An ever-present issue in debates over constitutional law doctrine in the United States is whether corporations should be capable of enjoying constitutional rights. Concern about the equation of natural and legal persons is not unique to American jurists, however. A federal court judge in Canada has stated in strong terms that corporations are not entitled to the same rights as individuals in administrative law
 While corporations no doubt face potential economic consequences as a result of a regulatory board decision, and may even lose goodwill associated with their name, these consequences are not on a par with the impact a decision may have on the reputation of an individual and its attendant consequences, both in terms of dignity and livelihood. In that respect, it is quite telling that the Supreme Court [has] only referred to the importance of the decision to the individual or individuals affected…As a result, I agree with the Respondent that corporations are not entitled to the same level of procedural fairness as individuals, and that tribunals charged with regulating economic activity are not held to the same standards as tribunals dealing with personal individual right…

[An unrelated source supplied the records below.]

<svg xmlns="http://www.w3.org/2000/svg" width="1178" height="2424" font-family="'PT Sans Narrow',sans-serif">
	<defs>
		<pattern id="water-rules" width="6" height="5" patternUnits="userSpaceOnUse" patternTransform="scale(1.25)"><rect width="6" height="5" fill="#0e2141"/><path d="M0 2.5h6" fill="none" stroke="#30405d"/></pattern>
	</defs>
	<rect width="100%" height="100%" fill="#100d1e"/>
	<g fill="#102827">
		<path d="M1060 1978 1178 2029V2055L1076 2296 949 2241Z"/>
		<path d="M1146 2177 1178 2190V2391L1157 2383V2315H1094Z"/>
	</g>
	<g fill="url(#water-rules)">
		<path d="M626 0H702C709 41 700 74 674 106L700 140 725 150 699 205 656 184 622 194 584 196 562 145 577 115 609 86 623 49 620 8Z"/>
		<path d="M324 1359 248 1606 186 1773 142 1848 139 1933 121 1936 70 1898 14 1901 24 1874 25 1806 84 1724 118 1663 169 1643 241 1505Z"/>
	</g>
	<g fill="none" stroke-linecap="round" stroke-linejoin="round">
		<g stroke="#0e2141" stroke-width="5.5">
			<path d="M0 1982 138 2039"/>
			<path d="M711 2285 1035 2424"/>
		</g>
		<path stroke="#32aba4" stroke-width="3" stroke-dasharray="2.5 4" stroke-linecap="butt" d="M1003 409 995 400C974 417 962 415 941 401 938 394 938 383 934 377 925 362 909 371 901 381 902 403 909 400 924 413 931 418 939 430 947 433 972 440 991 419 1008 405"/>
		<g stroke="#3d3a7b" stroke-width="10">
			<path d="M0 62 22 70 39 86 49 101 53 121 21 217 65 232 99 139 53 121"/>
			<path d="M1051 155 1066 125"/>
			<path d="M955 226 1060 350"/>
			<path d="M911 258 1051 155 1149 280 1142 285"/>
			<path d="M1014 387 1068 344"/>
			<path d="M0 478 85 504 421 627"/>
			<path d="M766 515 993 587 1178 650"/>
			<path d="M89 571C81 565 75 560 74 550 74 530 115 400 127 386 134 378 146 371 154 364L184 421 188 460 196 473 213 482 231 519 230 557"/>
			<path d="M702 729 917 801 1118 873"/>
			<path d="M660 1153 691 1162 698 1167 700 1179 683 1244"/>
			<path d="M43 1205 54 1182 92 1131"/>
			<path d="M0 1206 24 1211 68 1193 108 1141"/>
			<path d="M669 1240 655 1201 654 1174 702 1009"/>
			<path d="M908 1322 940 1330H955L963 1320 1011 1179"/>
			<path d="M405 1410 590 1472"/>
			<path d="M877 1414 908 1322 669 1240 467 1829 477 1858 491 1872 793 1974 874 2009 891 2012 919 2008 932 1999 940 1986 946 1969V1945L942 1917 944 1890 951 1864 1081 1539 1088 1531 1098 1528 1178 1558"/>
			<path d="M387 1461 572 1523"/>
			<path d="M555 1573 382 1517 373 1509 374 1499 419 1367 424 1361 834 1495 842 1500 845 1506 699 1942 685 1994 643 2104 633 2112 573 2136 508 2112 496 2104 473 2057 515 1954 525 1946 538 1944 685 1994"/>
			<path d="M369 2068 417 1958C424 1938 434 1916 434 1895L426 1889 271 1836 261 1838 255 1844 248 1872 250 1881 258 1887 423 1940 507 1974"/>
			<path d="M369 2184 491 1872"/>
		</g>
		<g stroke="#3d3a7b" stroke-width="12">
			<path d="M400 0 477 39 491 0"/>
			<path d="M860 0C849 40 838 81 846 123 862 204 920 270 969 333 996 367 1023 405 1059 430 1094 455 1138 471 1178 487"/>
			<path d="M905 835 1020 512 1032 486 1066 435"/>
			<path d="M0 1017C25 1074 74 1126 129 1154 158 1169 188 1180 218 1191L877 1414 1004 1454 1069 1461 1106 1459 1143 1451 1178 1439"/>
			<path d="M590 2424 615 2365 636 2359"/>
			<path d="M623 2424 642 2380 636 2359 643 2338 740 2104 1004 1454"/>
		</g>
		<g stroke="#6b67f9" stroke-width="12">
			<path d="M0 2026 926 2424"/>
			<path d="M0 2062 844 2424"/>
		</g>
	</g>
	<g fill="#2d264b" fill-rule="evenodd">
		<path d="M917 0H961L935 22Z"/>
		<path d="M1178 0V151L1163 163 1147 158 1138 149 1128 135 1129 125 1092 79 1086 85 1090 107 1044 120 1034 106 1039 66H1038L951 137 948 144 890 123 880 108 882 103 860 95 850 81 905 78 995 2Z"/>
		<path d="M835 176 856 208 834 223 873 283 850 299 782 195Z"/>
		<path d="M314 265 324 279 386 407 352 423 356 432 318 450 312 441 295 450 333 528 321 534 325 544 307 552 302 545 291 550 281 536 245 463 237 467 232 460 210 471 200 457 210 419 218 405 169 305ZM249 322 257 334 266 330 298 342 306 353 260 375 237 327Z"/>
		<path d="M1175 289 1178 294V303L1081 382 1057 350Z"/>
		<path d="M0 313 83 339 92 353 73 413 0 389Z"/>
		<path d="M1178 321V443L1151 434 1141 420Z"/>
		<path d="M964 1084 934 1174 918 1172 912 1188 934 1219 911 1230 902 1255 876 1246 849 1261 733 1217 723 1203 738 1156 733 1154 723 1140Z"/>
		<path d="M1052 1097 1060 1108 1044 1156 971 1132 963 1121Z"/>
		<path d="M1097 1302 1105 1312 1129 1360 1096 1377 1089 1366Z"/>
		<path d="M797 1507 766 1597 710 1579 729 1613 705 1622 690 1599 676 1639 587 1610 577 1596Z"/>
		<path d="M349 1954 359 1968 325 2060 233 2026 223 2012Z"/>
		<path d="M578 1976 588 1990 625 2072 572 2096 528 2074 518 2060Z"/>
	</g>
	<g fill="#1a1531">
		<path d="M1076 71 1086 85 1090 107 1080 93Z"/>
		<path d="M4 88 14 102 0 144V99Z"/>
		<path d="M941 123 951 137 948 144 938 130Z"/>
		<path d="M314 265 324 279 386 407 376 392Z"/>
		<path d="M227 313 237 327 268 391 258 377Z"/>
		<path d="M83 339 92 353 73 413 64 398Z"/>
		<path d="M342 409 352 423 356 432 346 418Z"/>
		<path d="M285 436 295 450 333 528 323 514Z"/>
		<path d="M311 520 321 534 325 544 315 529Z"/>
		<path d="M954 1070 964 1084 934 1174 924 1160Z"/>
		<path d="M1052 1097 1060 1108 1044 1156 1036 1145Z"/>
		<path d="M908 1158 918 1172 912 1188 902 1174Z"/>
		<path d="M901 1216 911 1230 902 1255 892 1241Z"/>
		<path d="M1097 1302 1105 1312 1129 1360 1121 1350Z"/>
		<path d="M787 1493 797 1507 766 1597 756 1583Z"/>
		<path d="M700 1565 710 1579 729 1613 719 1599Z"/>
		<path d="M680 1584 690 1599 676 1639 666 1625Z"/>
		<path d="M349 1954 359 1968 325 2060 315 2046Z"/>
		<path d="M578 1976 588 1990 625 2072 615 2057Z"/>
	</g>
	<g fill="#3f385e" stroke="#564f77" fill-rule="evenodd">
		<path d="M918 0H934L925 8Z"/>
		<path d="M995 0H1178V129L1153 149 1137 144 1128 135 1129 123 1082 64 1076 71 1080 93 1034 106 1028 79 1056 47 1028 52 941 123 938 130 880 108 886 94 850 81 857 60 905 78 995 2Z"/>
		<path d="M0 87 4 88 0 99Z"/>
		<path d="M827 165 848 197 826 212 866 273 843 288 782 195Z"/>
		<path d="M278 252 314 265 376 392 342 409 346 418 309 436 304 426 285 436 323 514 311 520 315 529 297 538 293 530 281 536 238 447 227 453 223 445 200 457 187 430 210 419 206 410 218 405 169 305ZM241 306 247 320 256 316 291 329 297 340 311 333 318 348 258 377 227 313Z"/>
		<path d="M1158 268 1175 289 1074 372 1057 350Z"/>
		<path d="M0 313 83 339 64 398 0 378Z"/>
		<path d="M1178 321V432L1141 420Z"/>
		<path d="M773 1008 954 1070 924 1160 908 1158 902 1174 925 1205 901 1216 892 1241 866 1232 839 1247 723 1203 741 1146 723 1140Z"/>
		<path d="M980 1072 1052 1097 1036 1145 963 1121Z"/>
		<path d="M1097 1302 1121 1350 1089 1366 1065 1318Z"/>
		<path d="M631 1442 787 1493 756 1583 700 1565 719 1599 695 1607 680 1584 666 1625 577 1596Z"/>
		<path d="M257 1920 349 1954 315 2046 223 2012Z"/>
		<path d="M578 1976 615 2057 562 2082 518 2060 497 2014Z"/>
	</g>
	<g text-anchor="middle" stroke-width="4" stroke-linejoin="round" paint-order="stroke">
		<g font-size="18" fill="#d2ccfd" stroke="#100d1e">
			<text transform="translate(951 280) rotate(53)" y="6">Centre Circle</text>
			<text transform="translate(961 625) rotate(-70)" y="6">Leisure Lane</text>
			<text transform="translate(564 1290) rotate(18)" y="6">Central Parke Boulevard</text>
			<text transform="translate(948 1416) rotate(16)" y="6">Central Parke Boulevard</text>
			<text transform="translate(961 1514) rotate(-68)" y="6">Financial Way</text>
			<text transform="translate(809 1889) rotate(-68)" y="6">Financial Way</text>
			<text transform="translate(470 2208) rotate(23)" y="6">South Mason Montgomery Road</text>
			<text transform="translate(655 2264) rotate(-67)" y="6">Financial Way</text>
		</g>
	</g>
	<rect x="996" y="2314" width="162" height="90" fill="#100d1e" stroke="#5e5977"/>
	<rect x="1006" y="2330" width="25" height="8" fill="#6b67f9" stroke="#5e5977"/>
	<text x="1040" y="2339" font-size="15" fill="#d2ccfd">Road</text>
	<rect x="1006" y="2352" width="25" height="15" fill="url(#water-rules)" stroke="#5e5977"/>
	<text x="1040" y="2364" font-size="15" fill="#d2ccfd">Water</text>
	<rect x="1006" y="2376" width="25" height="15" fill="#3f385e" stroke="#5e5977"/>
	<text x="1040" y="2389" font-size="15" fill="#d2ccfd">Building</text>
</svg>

I think de Montigny J. gets it wrong here. Doctrinally, this is an application of the test laid out by the Supreme Court of Canada in Baker. An individual’s level of entitlement to fair procedures is dependent on five factors, one of which is the nature of the interest in question. It is this factor which the judge is addressing in the quoted paragraph.
The line between individuals and corporations is a difficult one to draw. Indeed, on some occasions, the corporate veil is lifted and the corporation and its controlling mind(s) are one.

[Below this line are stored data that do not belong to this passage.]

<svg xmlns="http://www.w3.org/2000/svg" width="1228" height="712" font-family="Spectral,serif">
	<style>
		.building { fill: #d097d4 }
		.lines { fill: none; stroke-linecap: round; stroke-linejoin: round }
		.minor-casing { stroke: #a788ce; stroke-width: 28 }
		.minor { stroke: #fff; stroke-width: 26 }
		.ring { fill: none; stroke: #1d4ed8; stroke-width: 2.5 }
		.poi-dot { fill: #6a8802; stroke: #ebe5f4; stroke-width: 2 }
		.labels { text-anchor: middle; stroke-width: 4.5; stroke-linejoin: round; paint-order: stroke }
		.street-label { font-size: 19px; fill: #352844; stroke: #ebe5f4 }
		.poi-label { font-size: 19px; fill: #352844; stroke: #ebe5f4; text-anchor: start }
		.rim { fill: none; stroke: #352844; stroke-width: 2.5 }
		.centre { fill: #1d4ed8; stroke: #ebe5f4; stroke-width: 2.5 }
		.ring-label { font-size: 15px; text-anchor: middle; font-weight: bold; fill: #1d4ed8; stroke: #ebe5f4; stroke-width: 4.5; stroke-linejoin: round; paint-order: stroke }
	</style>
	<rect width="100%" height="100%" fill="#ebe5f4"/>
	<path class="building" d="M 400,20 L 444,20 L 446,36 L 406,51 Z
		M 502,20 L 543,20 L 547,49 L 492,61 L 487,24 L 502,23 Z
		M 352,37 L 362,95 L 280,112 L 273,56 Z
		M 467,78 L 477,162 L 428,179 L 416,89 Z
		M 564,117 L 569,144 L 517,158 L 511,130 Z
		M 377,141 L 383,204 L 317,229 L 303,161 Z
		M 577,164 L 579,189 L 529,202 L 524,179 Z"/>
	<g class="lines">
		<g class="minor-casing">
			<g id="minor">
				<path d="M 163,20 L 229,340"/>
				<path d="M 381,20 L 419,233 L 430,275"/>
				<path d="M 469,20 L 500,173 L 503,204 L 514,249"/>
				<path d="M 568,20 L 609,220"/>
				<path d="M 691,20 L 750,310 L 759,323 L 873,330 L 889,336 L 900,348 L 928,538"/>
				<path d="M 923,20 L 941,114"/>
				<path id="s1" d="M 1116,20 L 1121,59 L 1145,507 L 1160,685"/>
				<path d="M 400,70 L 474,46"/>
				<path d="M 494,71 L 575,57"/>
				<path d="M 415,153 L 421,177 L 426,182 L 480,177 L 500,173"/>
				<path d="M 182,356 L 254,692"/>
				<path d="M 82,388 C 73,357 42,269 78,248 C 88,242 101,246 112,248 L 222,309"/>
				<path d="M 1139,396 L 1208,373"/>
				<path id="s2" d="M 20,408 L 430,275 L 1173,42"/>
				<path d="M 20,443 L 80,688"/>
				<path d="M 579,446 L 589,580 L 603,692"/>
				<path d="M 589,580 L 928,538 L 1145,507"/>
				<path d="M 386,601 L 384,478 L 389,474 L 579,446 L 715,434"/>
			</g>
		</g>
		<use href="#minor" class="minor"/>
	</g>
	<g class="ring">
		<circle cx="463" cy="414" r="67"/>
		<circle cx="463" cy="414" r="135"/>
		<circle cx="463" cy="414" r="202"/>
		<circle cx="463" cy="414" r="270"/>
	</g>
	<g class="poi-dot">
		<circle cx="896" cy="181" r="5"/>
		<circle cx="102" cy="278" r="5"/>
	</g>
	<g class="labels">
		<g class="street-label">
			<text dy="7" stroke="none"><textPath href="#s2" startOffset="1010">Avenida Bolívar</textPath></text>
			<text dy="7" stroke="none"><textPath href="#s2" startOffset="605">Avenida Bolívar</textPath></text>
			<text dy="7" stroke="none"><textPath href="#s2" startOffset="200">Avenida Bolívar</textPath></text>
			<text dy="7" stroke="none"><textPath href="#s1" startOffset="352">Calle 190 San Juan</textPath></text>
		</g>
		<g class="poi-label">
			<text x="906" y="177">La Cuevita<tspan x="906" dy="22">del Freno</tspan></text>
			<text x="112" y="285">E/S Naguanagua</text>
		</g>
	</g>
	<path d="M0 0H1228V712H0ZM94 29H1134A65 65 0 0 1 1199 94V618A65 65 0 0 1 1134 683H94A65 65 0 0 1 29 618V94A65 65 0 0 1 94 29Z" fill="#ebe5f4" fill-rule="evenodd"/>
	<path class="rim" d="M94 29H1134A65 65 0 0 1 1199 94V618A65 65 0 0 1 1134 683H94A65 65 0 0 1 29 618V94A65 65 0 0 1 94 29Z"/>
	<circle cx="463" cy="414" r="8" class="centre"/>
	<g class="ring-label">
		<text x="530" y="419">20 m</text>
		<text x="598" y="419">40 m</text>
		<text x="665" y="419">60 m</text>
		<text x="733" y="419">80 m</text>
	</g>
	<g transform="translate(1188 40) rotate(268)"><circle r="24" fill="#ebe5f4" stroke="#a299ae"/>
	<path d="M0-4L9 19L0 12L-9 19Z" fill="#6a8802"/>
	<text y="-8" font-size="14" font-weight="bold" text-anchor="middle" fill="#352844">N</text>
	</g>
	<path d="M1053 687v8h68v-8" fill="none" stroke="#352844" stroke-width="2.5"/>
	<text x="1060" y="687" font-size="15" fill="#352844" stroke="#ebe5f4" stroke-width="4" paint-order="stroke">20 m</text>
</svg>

Indeed, regardless of whether corporations and their masters are one and the same, individuals are invariably affected when by decisions adverse to corporations’ interests. Shareholders may lose money. Employees may lose their jobs. Consumers may lose the enjoyment of a favourite good or service. If that is so, the argument that corporations should be subject to reduced judicial protection is very weak. Corporations simply provide one means for the actions of individuals.
Moreover, failure to treat corporations as the juridical equal of ordinary people might retard the development of administrative law. Labour unions have been of central importance in the development of judicial review doctrine, in Canada, the United States and beyond. In fact, an important recent Canadian decision, in which the Supreme Court clarified the appropriate standard of review of municipal by-laws, was given in an action taken by a corporation. To reduce the protection accorded to legal persons vis-à-vis natural persons would be to reduce the incentives of corporations and labour unions to litigate important administrative law cases.
Finally, the doctrinal support the judge offers for his position is decidedly weak. One hopes that if and when the Supreme Court of Canada clarifies the law in this area, it does not adopt an anti-corporate stance which, although doubtless an attractive posture, is not a solid position.
Now, it may be that the judge was simply suggesting that economic interests – regardless of whether they are enjoyed by individuals or corporations – should count for less in a Baker analysis. There may be something to commend this more modest position. But even then, courts should not lose sight of the interests of individuals who rely on corporations to serve their interests.